### [GIVEN MATERIAL]

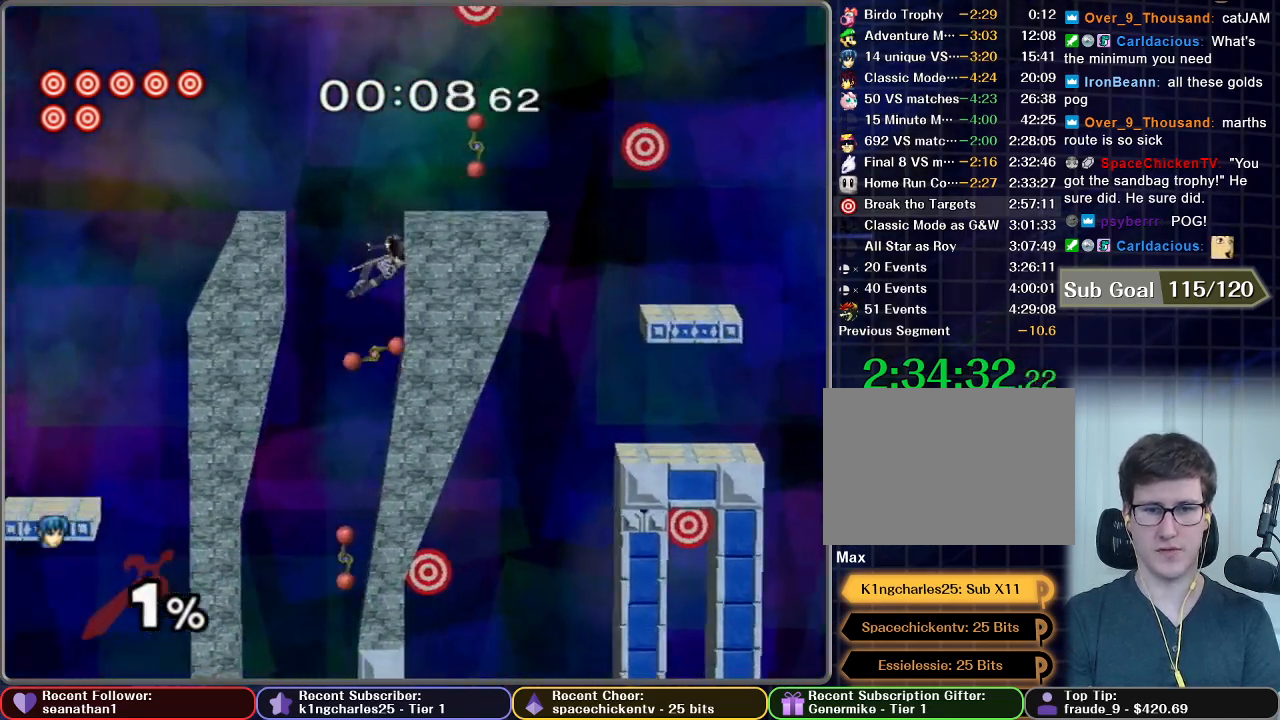
{"buttons": [], "left_stick": "left", "right_stick": "center", "button_events": []}
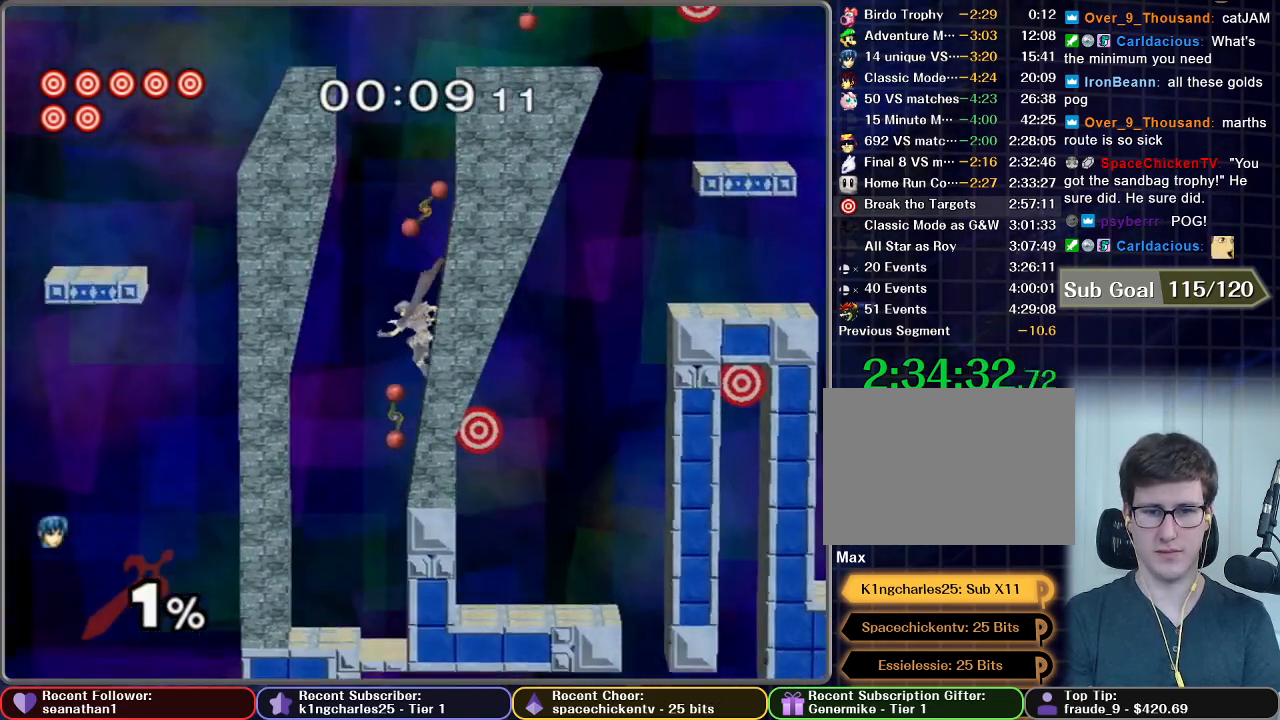
{"buttons": [], "left_stick": "center", "right_stick": "center", "button_events": []}
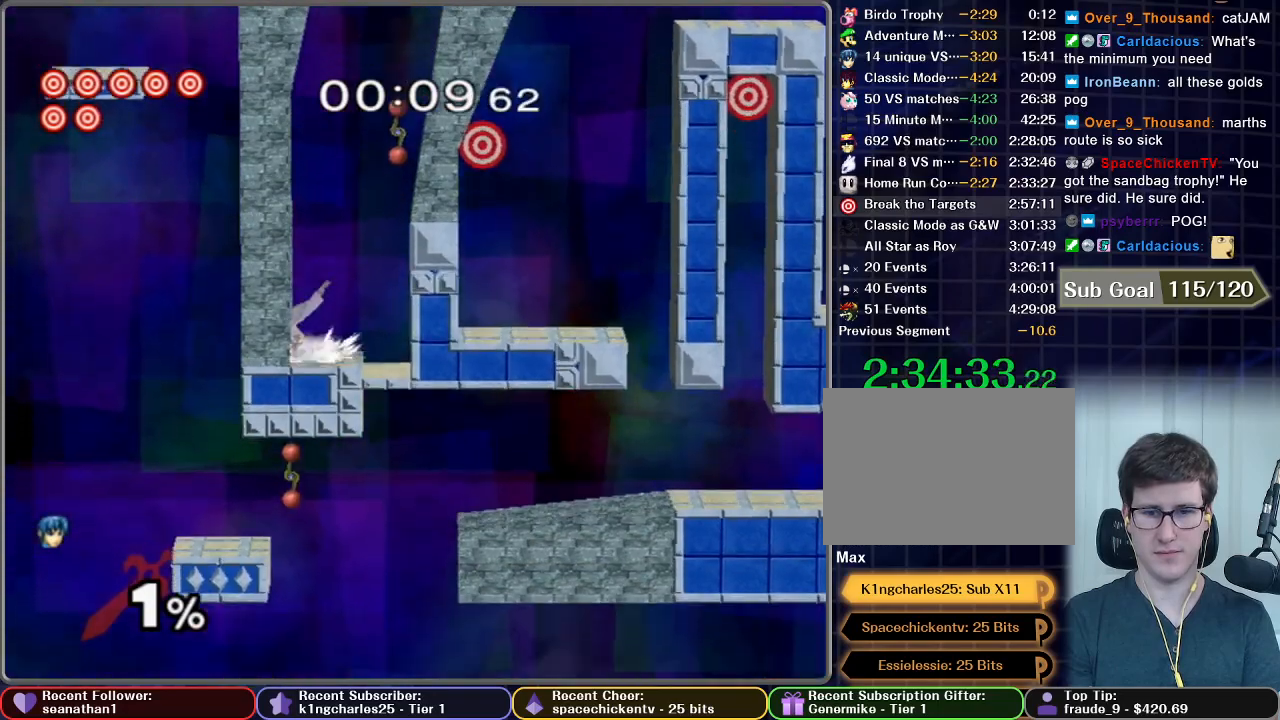
{"buttons": [], "left_stick": "center", "right_stick": "center", "button_events": [[267, "X", "down"], [483, "X", "up"]]}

### [WORK TO BE COMPLETED]
Send back every line of the listing exactly. Omit the images.

### [SOLUTION TO THIS PROBLEM]
{"buttons": [], "left_stick": "left", "right_stick": "center", "button_events": []}
{"buttons": [], "left_stick": "center", "right_stick": "center", "button_events": []}
{"buttons": [], "left_stick": "center", "right_stick": "center", "button_events": [[267, "X", "down"], [483, "X", "up"]]}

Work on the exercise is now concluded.